McAuliffe, known to be close to former Secretary of State Hillary Clinton, pledged during his campaign that he would make sure textbooks used both names to refer to the East Sea. The governor’s spokesman affirmed recently that McAuliffe would sign the bill into law if it passed the legislature this week.

Kenichiro Sasae, Japan’s ambassador to the United States, also met with McAuliffe and Virginian lawmakers last month to pressure them to stop the bill, emphasizing that Japan is one of the state’s largest trading partners.

In December, Sasae sent a letter to McAuliffe expressing opposition to the proposal and threatening “that the positive cooperation and the strong economic ties between Japan and Virginia may be damaged if the bills are to be enacted.”

The letter noted that Japan has been the second-largest source of direct foreign investment in Virginia and is a major export partner of the state.

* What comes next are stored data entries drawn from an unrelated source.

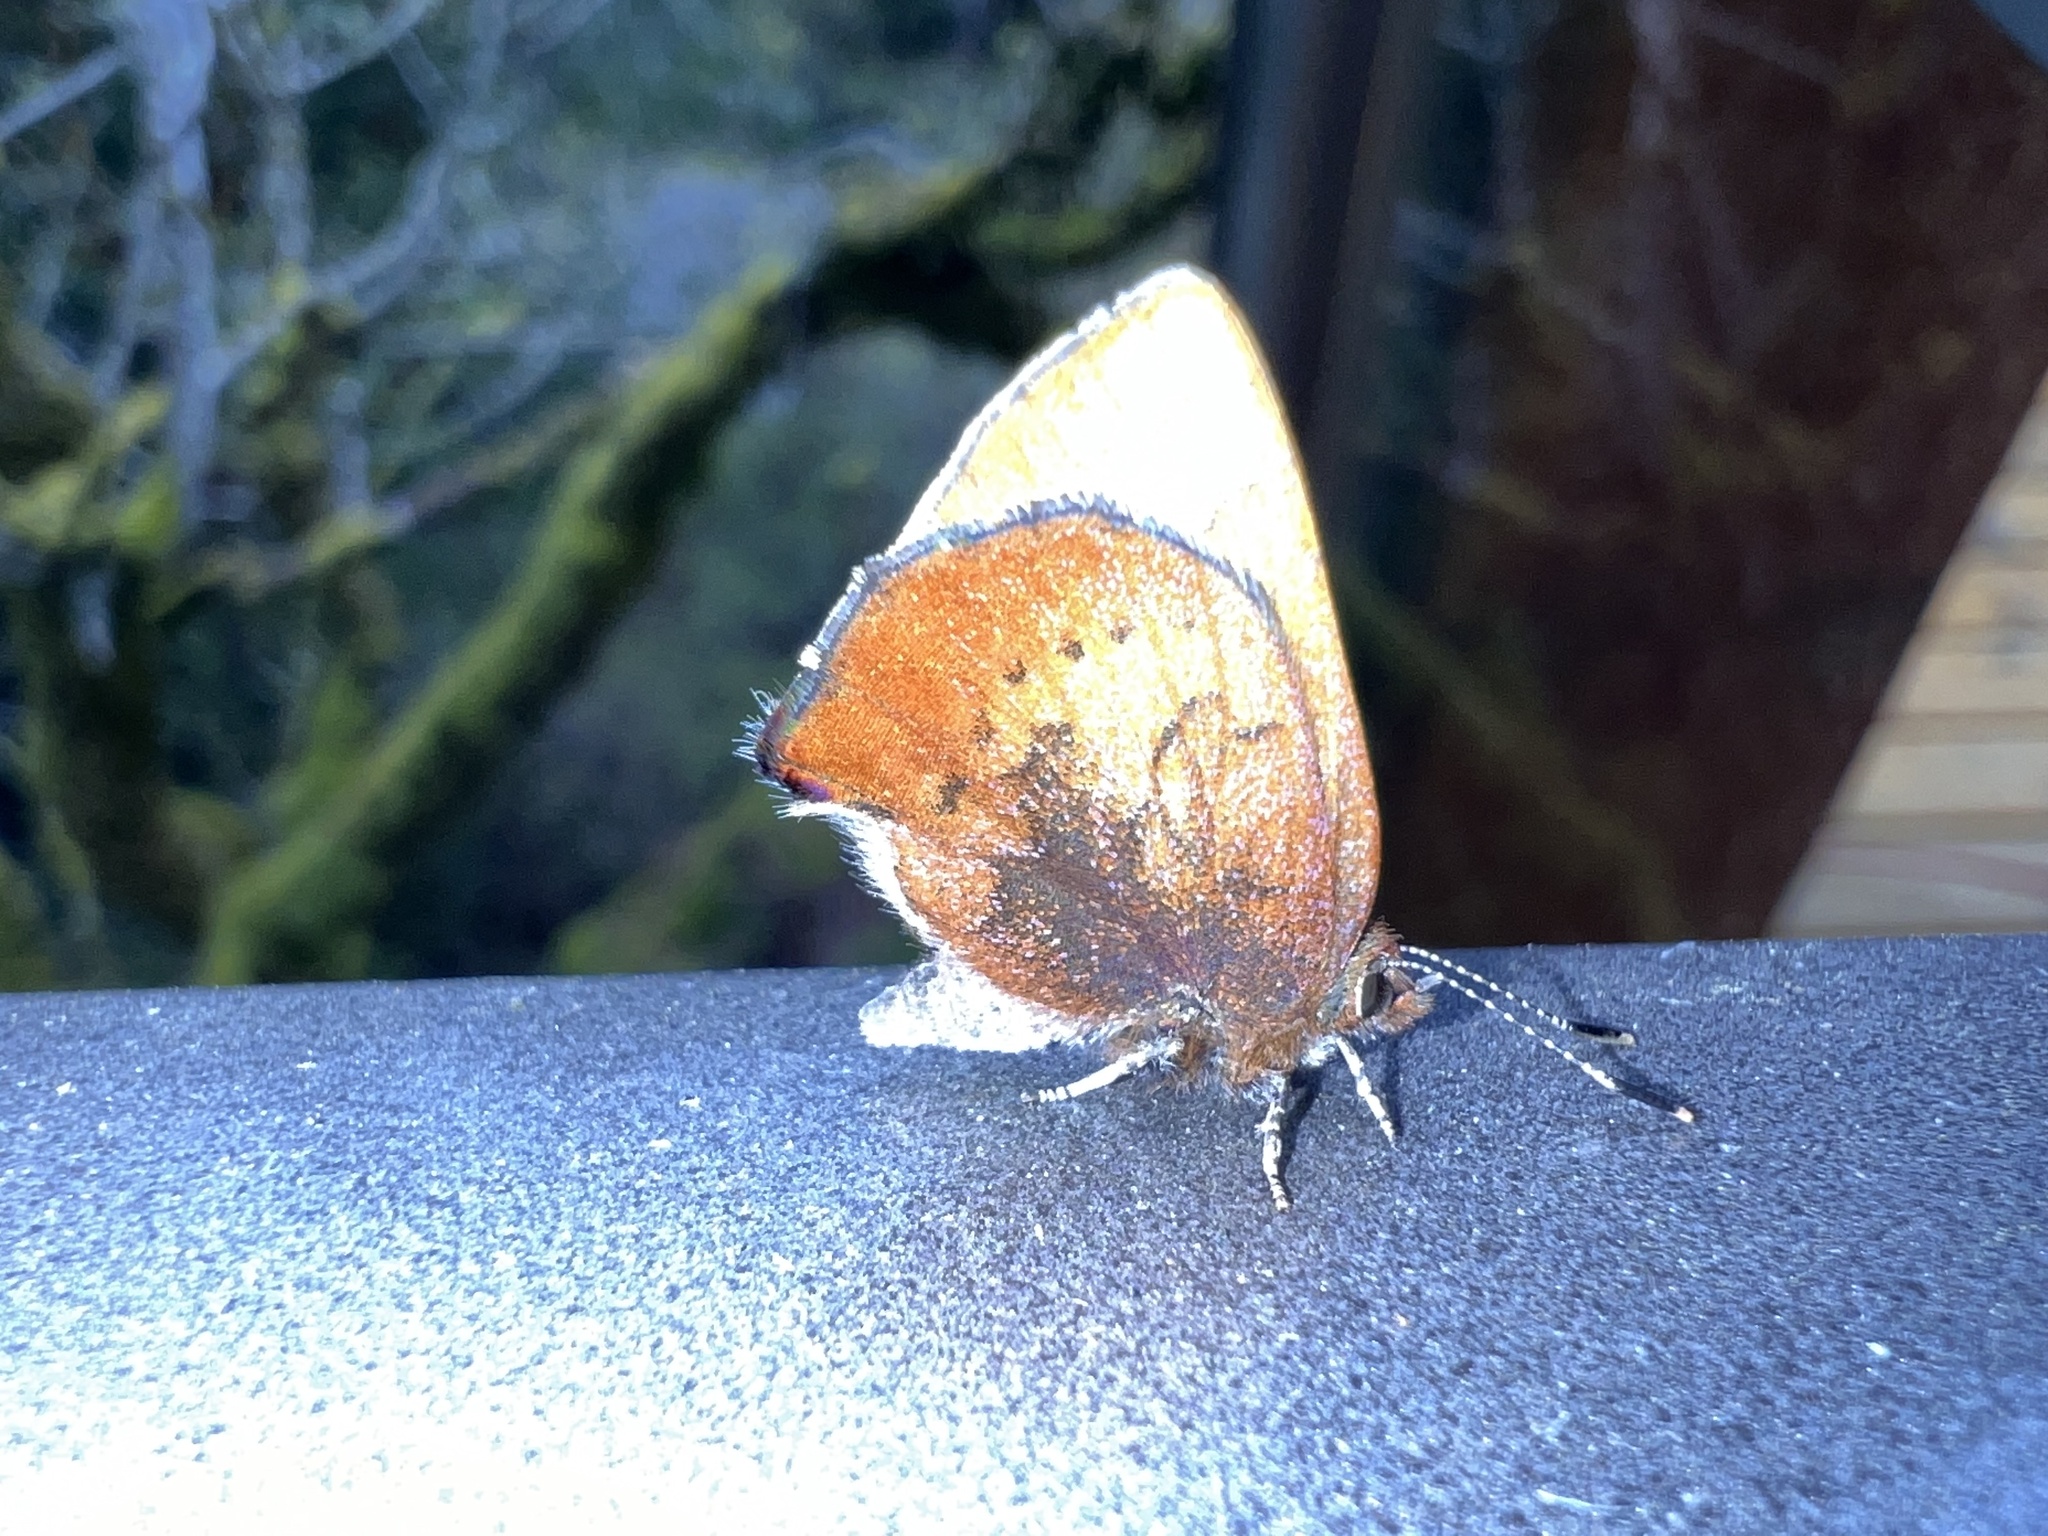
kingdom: Animalia
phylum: Arthropoda
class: Insecta
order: Lepidoptera
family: Lycaenidae
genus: Incisalia
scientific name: Incisalia irioides
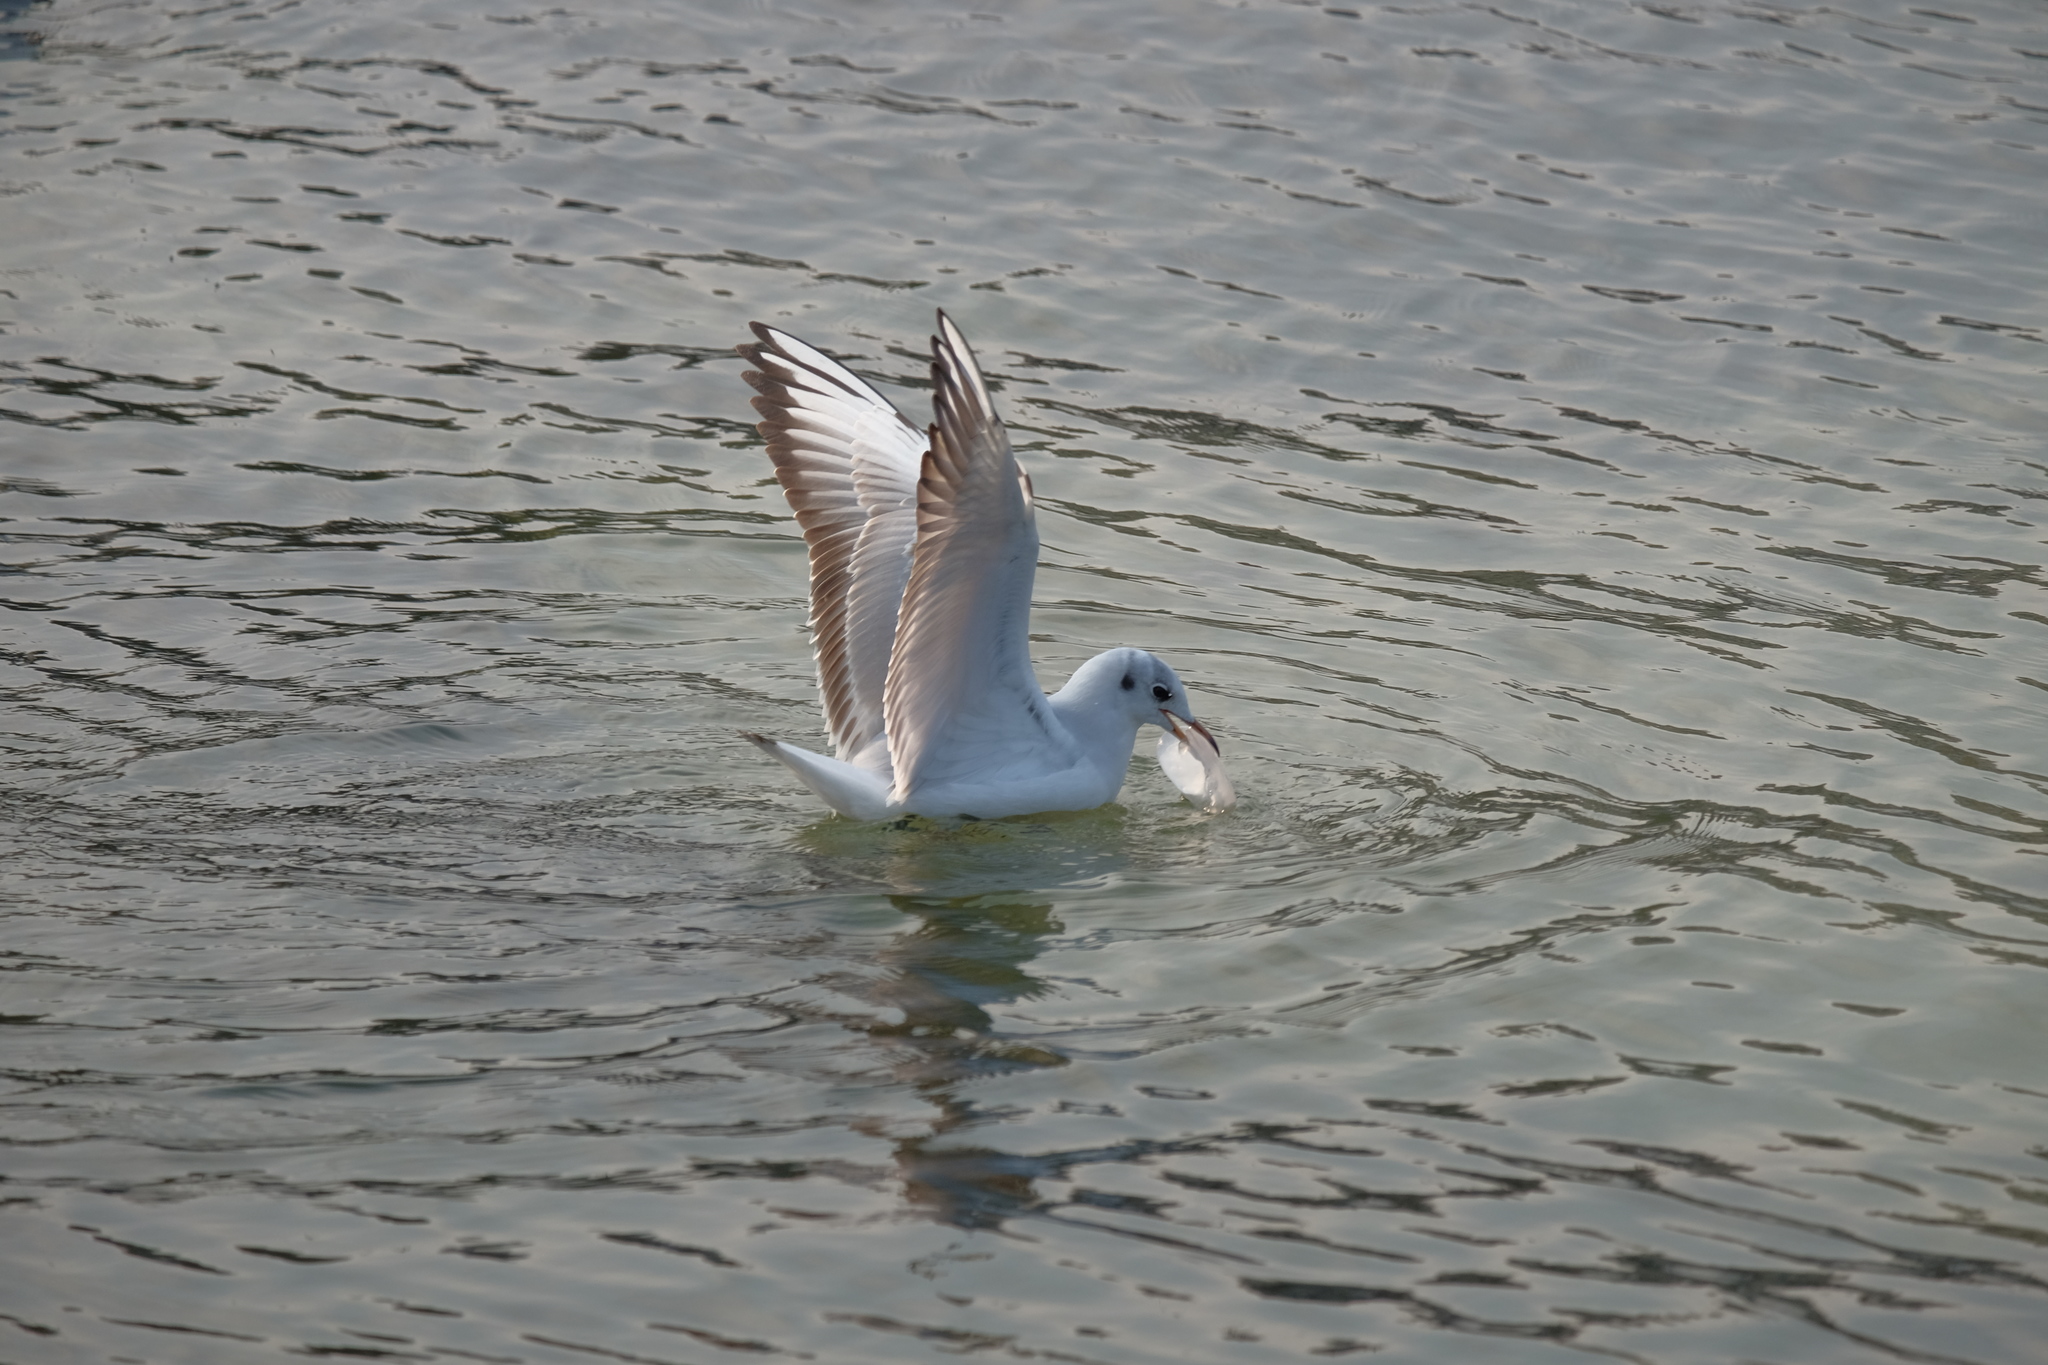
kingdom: Animalia
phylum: Chordata
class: Aves
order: Charadriiformes
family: Laridae
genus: Chroicocephalus
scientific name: Chroicocephalus ridibundus
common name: Black-headed gull
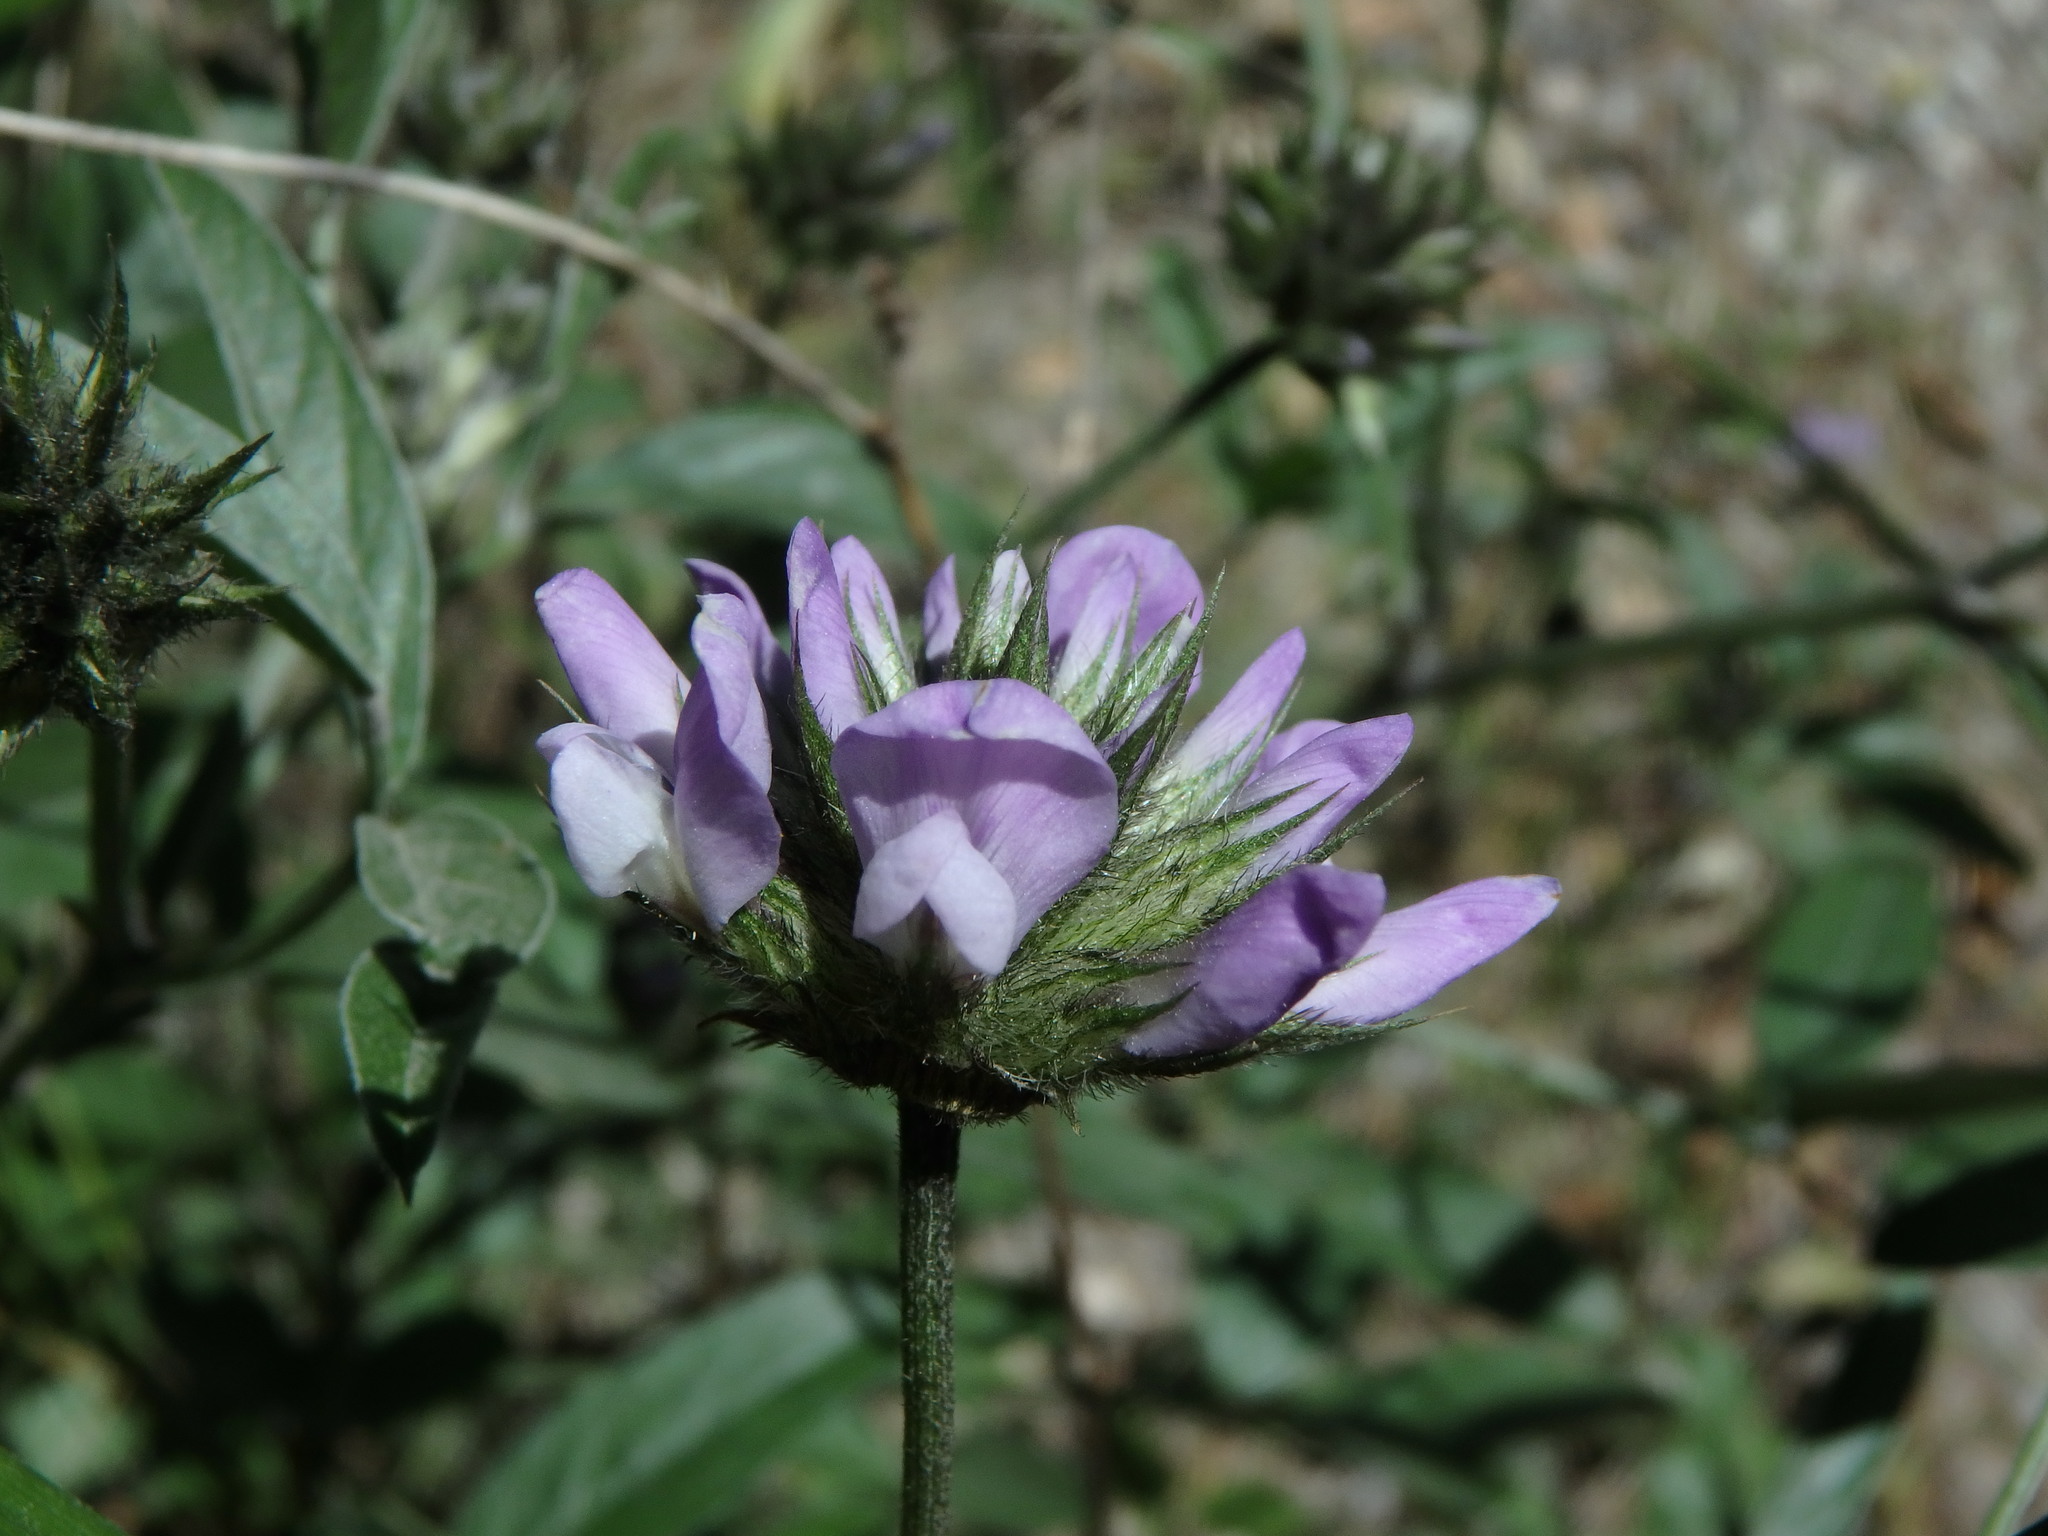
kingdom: Plantae
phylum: Tracheophyta
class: Magnoliopsida
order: Fabales
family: Fabaceae
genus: Bituminaria
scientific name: Bituminaria bituminosa
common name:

For more than a year, Virginia’s Democratic Senator David W.?Marsden, backed by a group of bipartisan?lawmakers, led the state’s legislative efforts to add the East Sea designation to public school textbooks. And last month, the Virginia Senate’s Education and Health Committee unanimously passed the bill.

The sizeable local Korean-American community, led by Voice of Korean Americans (VOKA), a local nonprofit organization promoting the use of the term “East Sea,” has emphasized the importance of the issue to its community in the state.?

The United States currently uses the Sea of Japan as the official name of the body of water. It supports a one-name policy for geographical designations.

Korea says the Sea of Japan designation did not become common until it was under Japanese colonial rule, at which time it had no ability to influence international affairs.?

The bill is set for a vote during a plenary session at the Virginia House of Delegates later this week.

The Washington Post published an editorial on Monday that questioned whether “elected officials should be drawing textbook maps or writing lesson plans,” including the “body of water between Japan and Korea.”

However, the newspaper said, “We also think Americans can benefit from learning about the history of Japanese imperialism in Asia.”?